In line with predictions, New Yorker cartoons had a lighter tone in months when unemployment was high and ICS was low. As an aside, the researchers also found a relationship between the passage of time and the emotional tone – more recent cartoons were darker in tone (if you thought the New Yorker was getting bleaker, you’re right!).
As of December 2020, the ICS is 81.4, around 18% lower than the same time last year. Last month’s unemployment rate was almost twice as high as last year’s. And current New Yorker cartoons are light, as we’d expect.
The study found similar patterns for other media types: music, books, and movies. For example, while it’s not a perfect distinction, songs in minor key tend to sound sadder than songs in major key (seriously, this version of R.E.M.’s Losing My Religion shifted to a major key is uncannily poppy). Lighter sounds dominated music when the economy was worse: there were proportionally more #1 hits in major key when unemployment was high and when consumer sentiment was low.

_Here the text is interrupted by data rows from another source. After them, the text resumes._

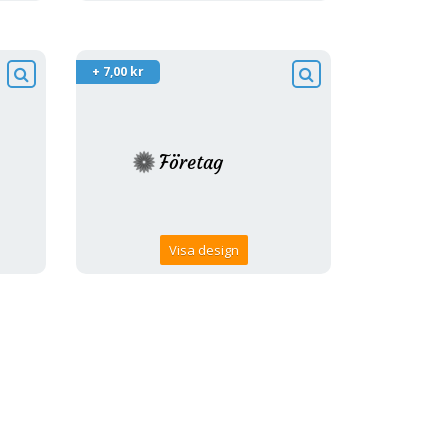
+ 7,00 kr
Visa design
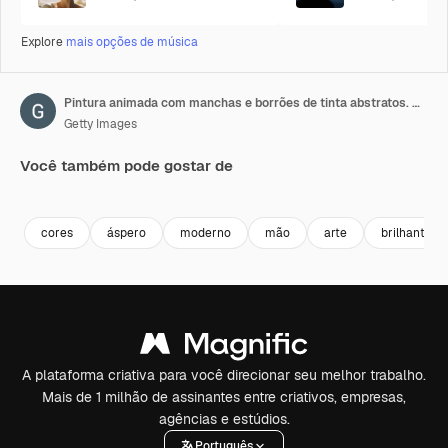
Explore
mais opções de música
Pintura animada com manchas e borrões de tinta abstratos. Composições minimalistas abstratas de manchas de aquarela pintadas à mão em fundo claro para o seu design. Movimento gráfico 4K.
Getty Images
Você também pode gostar de
Premium
Premium
Premium
Premium
cores
áspero
moderno
mão
arte
brilhante
A plataforma criativa para você direcionar seu melhor trabalho.
Mais de 1 milhão de assinantes entre criativos, empresas,
agências e estúdios.
Português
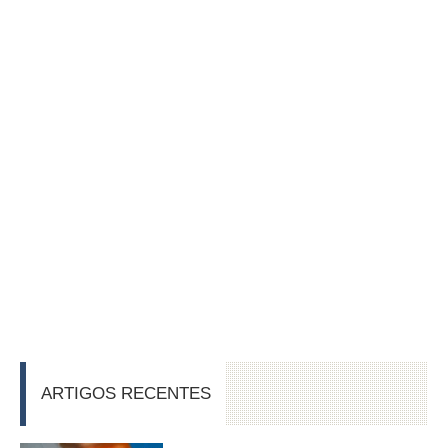
ARTIGOS RECENTES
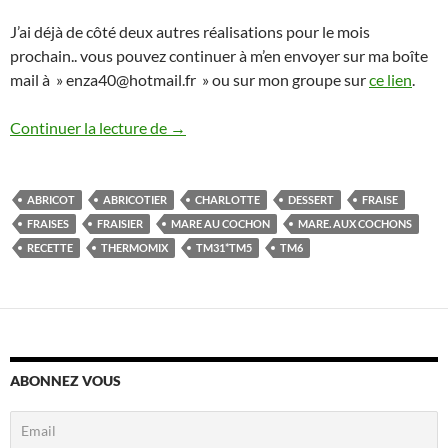
J’ai déjà de côté deux autres réalisations pour le mois
prochain.. vous pouvez continuer à m’en envoyer sur ma boîte
mail à » enza40@hotmail.fr » ou sur mon groupe sur
ce lien
.
Mise à l’honneur n°2 de mai : tarte toma
Continuer la lecture de
→
ABRICOT
ABRICOTIER
CHARLOTTE
DESSERT
FRAISE
FRAISES
FRAISIER
MARE AU COCHON
MARE. AUX COCHONS
RECETTE
THERMOMIX
TM31*TM5
TM6
ABONNEZ VOUS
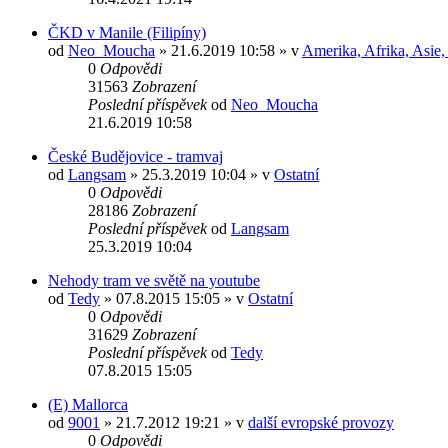
ČKD v Manile (Filipíny)
od
Neo_Moucha
» 21.6.2019 10:58 » v
Amerika, Afrika, Asie, 
0
Odpovědi
31563
Zobrazení
Poslední příspěvek
od
Neo_Moucha
21.6.2019 10:58
České Budějovice - tramvaj
od
Langsam
» 25.3.2019 10:04 » v
Ostatní
0
Odpovědi
28186
Zobrazení
Poslední příspěvek
od
Langsam
25.3.2019 10:04
Nehody tram ve světě na youtube
od
Tedy
» 07.8.2015 15:05 » v
Ostatní
0
Odpovědi
31629
Zobrazení
Poslední příspěvek
od
Tedy
07.8.2015 15:05
(E) Mallorca
od
9001
» 21.7.2012 19:21 » v
další evropské provozy
0
Odpovědi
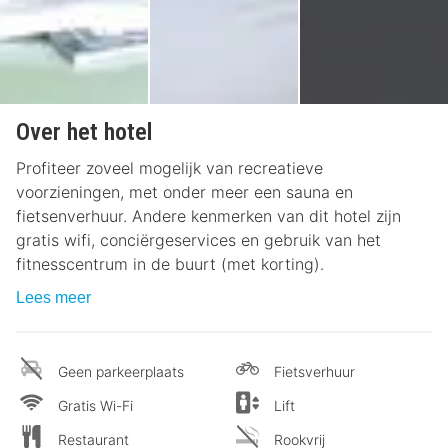
Over het hotel
Profiteer zoveel mogelijk van recreatieve
voorzieningen, met onder meer een sauna en
fietsenverhuur. Andere kenmerken van dit hotel zijn
gratis wifi, conciërgeservices en gebruik van het
fitnesscentrum in de buurt (met korting).
Lees meer
Geen parkeerplaats
Fietsverhuur
Gratis Wi-Fi
Lift
Restaurant
Rookvrij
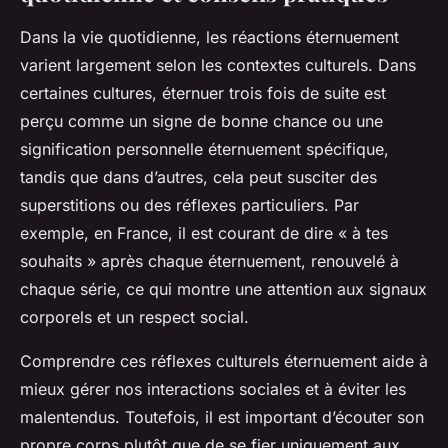
Dans la vie quotidienne, les réactions éternuement
varient largement selon les contextes culturels. Dans
certaines cultures, éternuer trois fois de suite est
perçu comme un signe de bonne chance ou une
signification personnelle éternuement spécifique,
tandis que dans d’autres, cela peut susciter des
superstitions ou des réflexes particuliers. Par
exemple, en France, il est courant de dire « à tes
souhaits » après chaque éternuement, renouvelé à
chaque série, ce qui montre une attention aux signaux
corporels et un respect social.
Comprendre ces réflexes culturels éternuement aide à
mieux gérer nos interactions sociales et à éviter les
malentendus. Toutefois, il est important d’écouter son
propre corps plutôt que de se fier uniquement aux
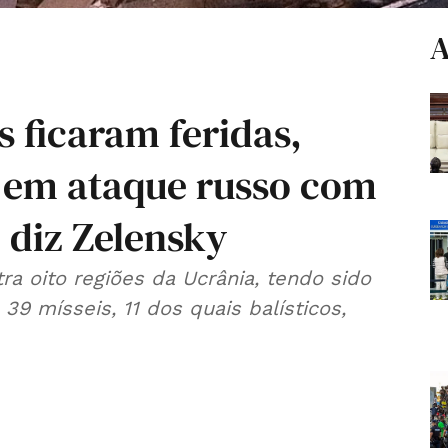
A
 ficaram feridas,
" em ataque russo com
 diz Zelensky
a oito regiões da Ucrânia, tendo sido
9 mísseis, 11 dos quais balísticos,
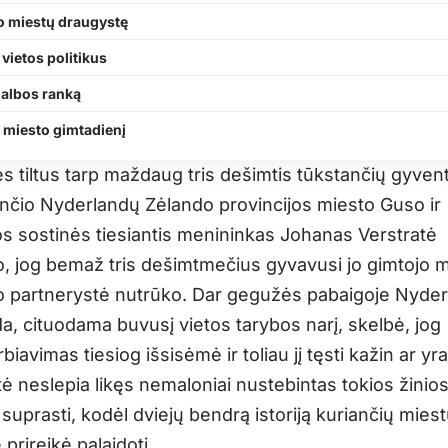
o miestų draugystę
 vietos politikus
galbos ranką
į miesto gimtadienį
s tiltus tarp maždaug tris dešimtis tūkstančių gyven
ančio Nyderlandų Zėlando provincijos miesto Guso ir
jos sostinės tiesiantis menininkas Johanas Verstratė
o, jog bemaž tris dešimtmečius gyvavusi jo gimtojo m
 partnerystė nutrūko. Dar gegužės pabaigoje Nyde
da, cituodama buvusį vietos tarybos narį, skelbė, jog
iavimas tiesiog išsisėmė ir toliau jį tęsti kažin ar y
tė neslepia likęs nemaloniai nustebintas tokios žinios
 suprasti, kodėl dviejų bendrą istoriją kuriančių mies
prireikė palaidoti.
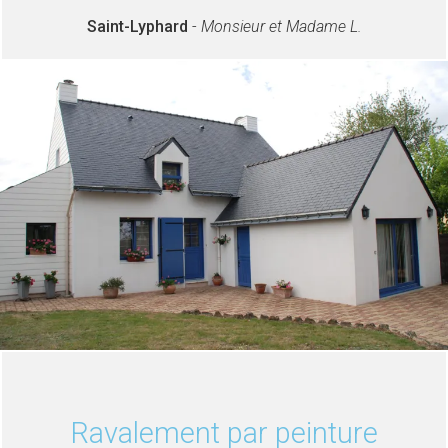
Saint-Lyphard
-
Monsieur et Madame L.
Ravalement par peinture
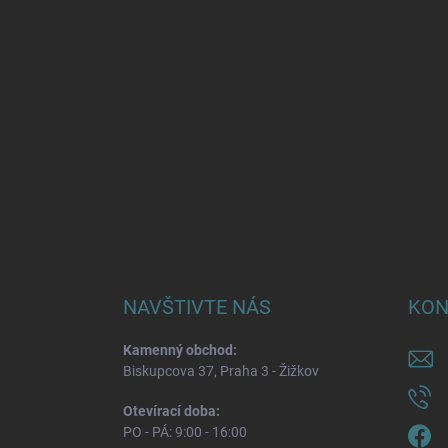
NAVŠTIVTE NÁS
KON
Kamenný obchod:
Biskupcova 37, Praha 3 - Žižkov
Otevírací doba:
PO - PÁ: 9:00 - 16:00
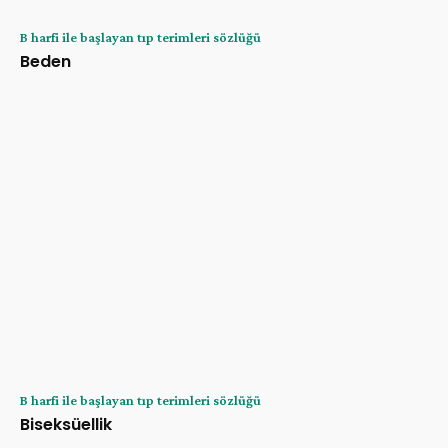
B harfi ile başlayan tıp terimleri sözlüğü
Beden
B harfi ile başlayan tıp terimleri sözlüğü
Biseksüellik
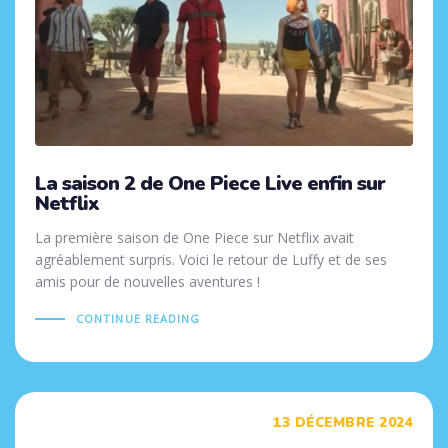
La saison 2 de One Piece Live enfin sur
Netflix
La première saison de One Piece sur Netflix avait
agréablement surpris. Voici le retour de Luffy et de ses
amis pour de nouvelles aventures !
CONTINUE READING
Tags
13 DÉCEMBRE 2024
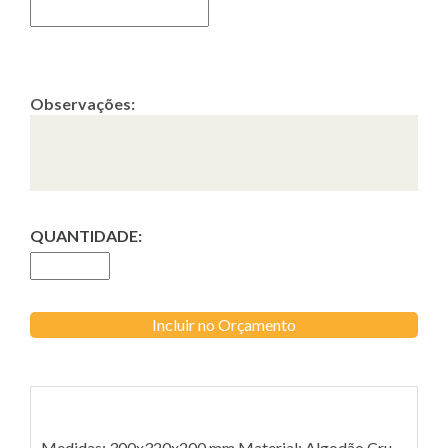
Observações:
QUANTIDADE:
Incluir no Orçamento
Medidas: 300x320x200 mm Material: Algodão Cru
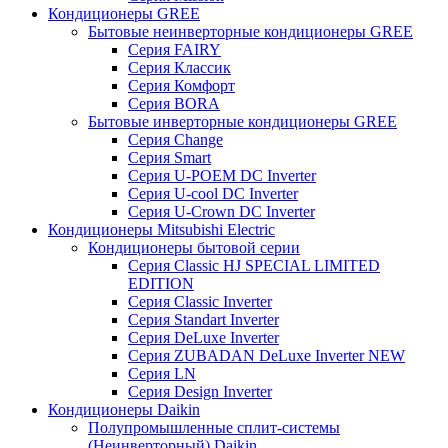
Кондиционеры GREE
Бытовые неинверторные кондиционеры GREE
Серия FAIRY
Серия Классик
Серия Комфорт
Серия BORA
Бытовые инверторные кондиционеры GREE
Серия Change
Серия Smart
Серия U-POEM DC Inverter
Серия U-cool DC Inverter
Серия U-Crown DC Inverter
Кондиционеры Mitsubishi Electric
Кондиционеры бытовой серии
Серия Classic HJ SPECIAL LIMITED
EDITION
Серия Classic Inverter
Серия Standart Inverter
Серия DeLuxe Inverter
Серия ZUBADAN DeLuxe Inverter NEW
Серия LN
Серия Design Inverter
Кондиционеры Daikin
Полупромышленные сплит-системы
(Неинверторный) Daikin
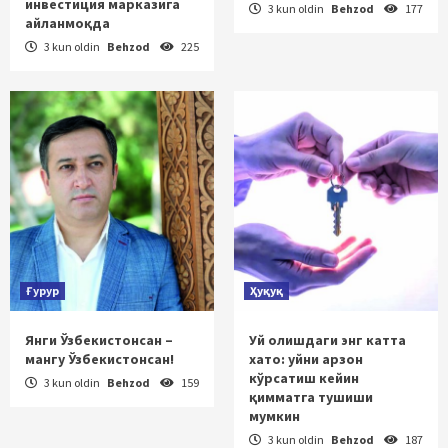
инвестиция марказига
3 kun oldin
Behzod
177
айланмоқда
3 kun oldin
Behzod
225
Ғурур
Ҳуқуқ
Янги Ўзбекистонсан –
Уй олишдаги энг катта
мангу Ўзбекистонсан!
хато: уйни арзон
кўрсатиш кейин
3 kun oldin
Behzod
159
қимматга тушиши
мумкин
3 kun oldin
Behzod
187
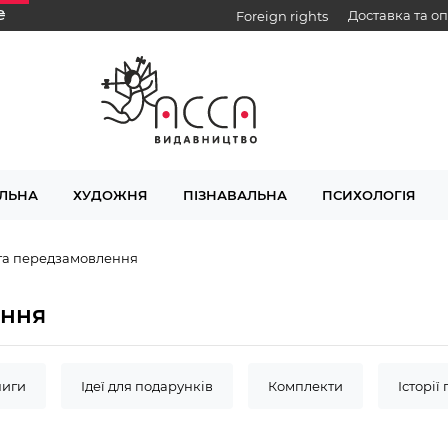
₴
Доставка та о
Foreign rights
ЛЬНА
ХУДОЖНЯ
ПІЗНАВАЛЬНА
ПСИХОЛОГІЯ
та передзамовлення
ення
ниги
Ідеї для подарунків
Комплекти
Історії
Дерек Ленді
Рафал Косік
Детективна агенція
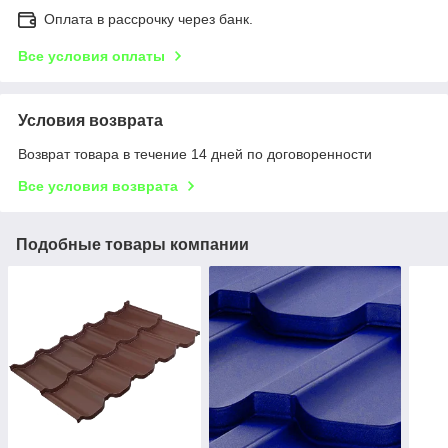
Оплата в рассрочку через банк.
Все условия оплаты
Условия возврата
Возврат товара в течение 14 дней по договоренности
Все условия возврата
Подобные товары компании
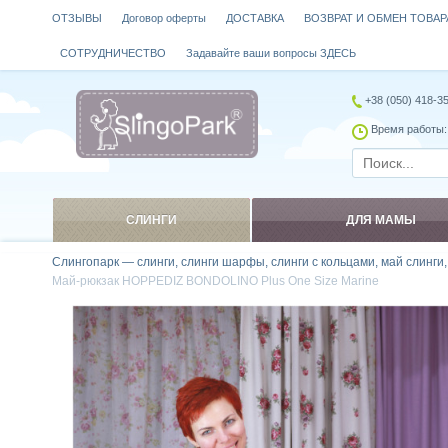
ОТЗЫВЫ
Договор оферты
ДОСТАВКА
ВОЗВРАТ И ОБМЕН ТОВАР
СОТРУДНИЧЕСТВО
Задавайте ваши вопросы ЗДЕСЬ
+38 (050) 418-3
Время работы: 
СЛИНГИ
ДЛЯ МАМЫ
Слингопарк — слинги, слинги шарфы, слинги с кольцами, май слинги
Май-рюкзак HOPPEDIZ BONDOLINO Plus One Size Marine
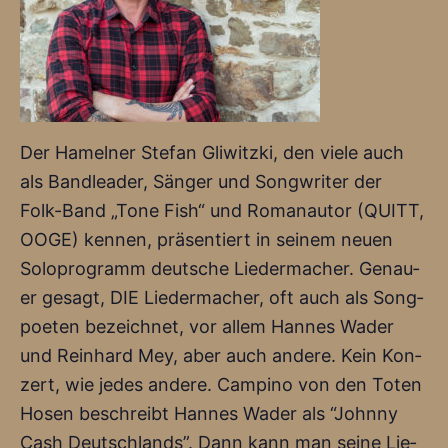
Der Hamel­ner Ste­fan Gli­witz­ki, den vie­le auch
als Band­lea­der, Sän­ger und Song­wri­ter der
Folk-Band „Tone Fish“ und Roman­au­tor (QUITT,
OOGE) ken­nen, prä­sen­tiert in sei­nem neu­en
Solo­pro­gramm deut­sche Lie­der­ma­cher. Genau­
er gesagt, DIE Lie­der­ma­cher, oft auch als Song­
poe­ten bezeich­net, vor allem Han­nes Wader
und Rein­hard Mey, aber auch ande­re. Kein Kon­
zert, wie jedes ande­re. Cam­pi­no von den Toten
Hosen beschreibt Han­nes Wader als “John­ny
Cash Deutsch­lands”. Dann kann man sei­ne Lie­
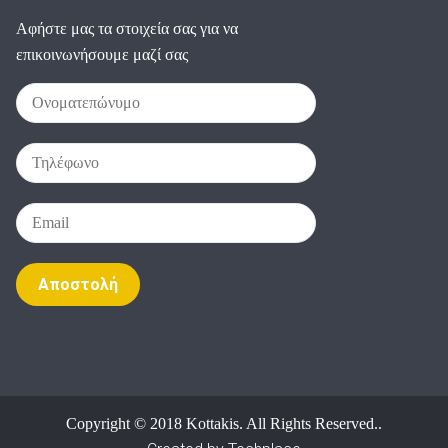
Αφήστε μας τα στοιχεία σας για να
επικοινωνήσουμε μαζί σας
Alternative:
Copyright © 2018 Kottakis. All Rights Reserved..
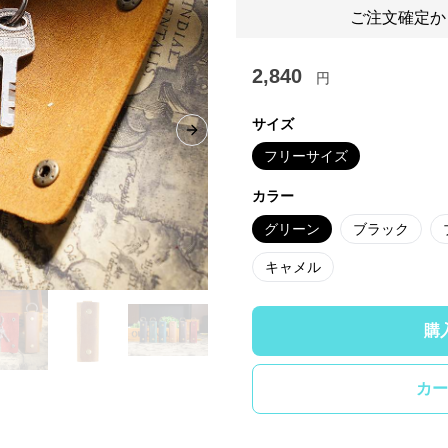
ご注文確定か
2,840
円
サイズ
Next slide
フリーサイズ
カラー
グリーン
ブラック
キャメル
購
カー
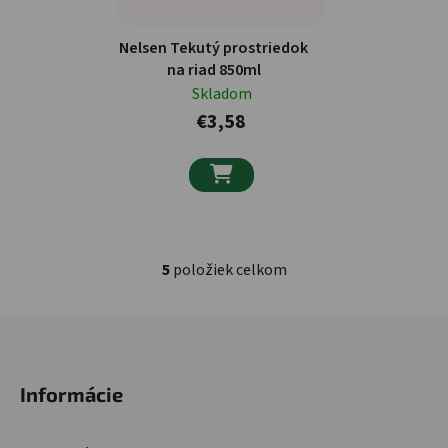
Nelsen Tekutý prostriedok
na riad 850ml
Skladom
€3,58

5
položiek celkom
Ovládacie prvky výpisu
Zápätie
Informácie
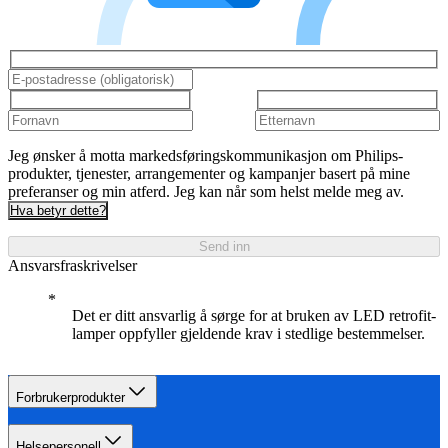
Jeg ønsker å motta markedsføringskommunikasjon om Philips-
produkter, tjenester, arrangementer og kampanjer basert på mine
preferanser og min atferd. Jeg kan når som helst melde meg av.
Hva betyr dette?
Send inn
Ansvarsfraskrivelser
Det er ditt ansvarlig å sørge for at bruken av LED retrofit-
lamper oppfyller gjeldende krav i stedlige bestemmelser.
Forbrukerprodukter
Helsepersonell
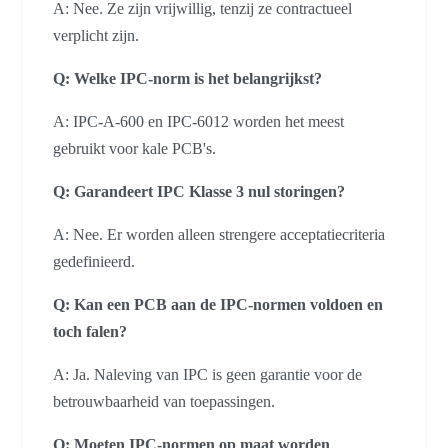
A: Nee. Ze zijn vrijwillig, tenzij ze contractueel
verplicht zijn.
Q:
Welke IPC-norm is het belangrijkst?
A: IPC-A-600 en IPC-6012 worden het meest
gebruikt voor kale PCB's.
Q:
Garandeert IPC Klasse 3 nul storingen?
A: Nee. Er worden alleen strengere acceptatiecriteria
gedefinieerd.
Q:
Kan een PCB aan de IPC-normen voldoen en
toch falen?
A: Ja. Naleving van IPC is geen garantie voor de
betrouwbaarheid van toepassingen.
Q:
Moeten IPC-normen op maat worden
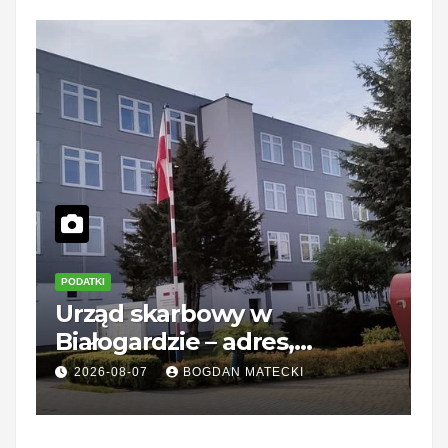
PODATKI
P
Urząd skarbowy w
K
Białogardzie – adres,
d
godziny i kontakt
2026-08-07
BOGDAN MATECKI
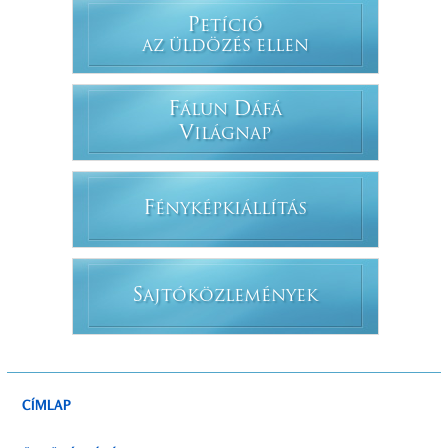
P
ETÍCIÓ
AZ ÜLDÖZÉS ELLEN
F
D
ÁLUN
ÁFÁ
V
ILÁGNAP
F
ÉNYKÉPKIÁLLÍTÁS
S
AJTÓKÖZLEMÉNYEK
CÍMLAP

The same pattern held for books. The researchers collected the #1 New York Times bestsellers and categorized them into 12 genres. Six were considered heavy (drama, crime, thriller, mystery, etc.), and six were considered light (e.g., science fiction, historical fiction, fantasy, comedy). Lighter books performed better when consumer sentiment was low.
Movies? Same deal. Lighter movies were more likely to reach number one at the box office when consumer sentiment was low and unemployment high.
In a cool (research) twist, in a final experiment, participants were told to imagine the economy was good, bad, or were asked to do a different, neutral, task. Those people who imagined living through a bad economy were more likely to prefer re-watching light (vs. heavy) movies that they had seen recently. Hoowee.
Image source. People who had vividly imagined living in a bad economy wanted to rewatch light (vs. heavy) movies they’d seen recently.
So that about covers some cool effects of the economy on discretionary purchases: our ever-changing tastes in books, tv programs, durable goods, and New Yorker cartoons.
We’ll see how ice cube makers do next year.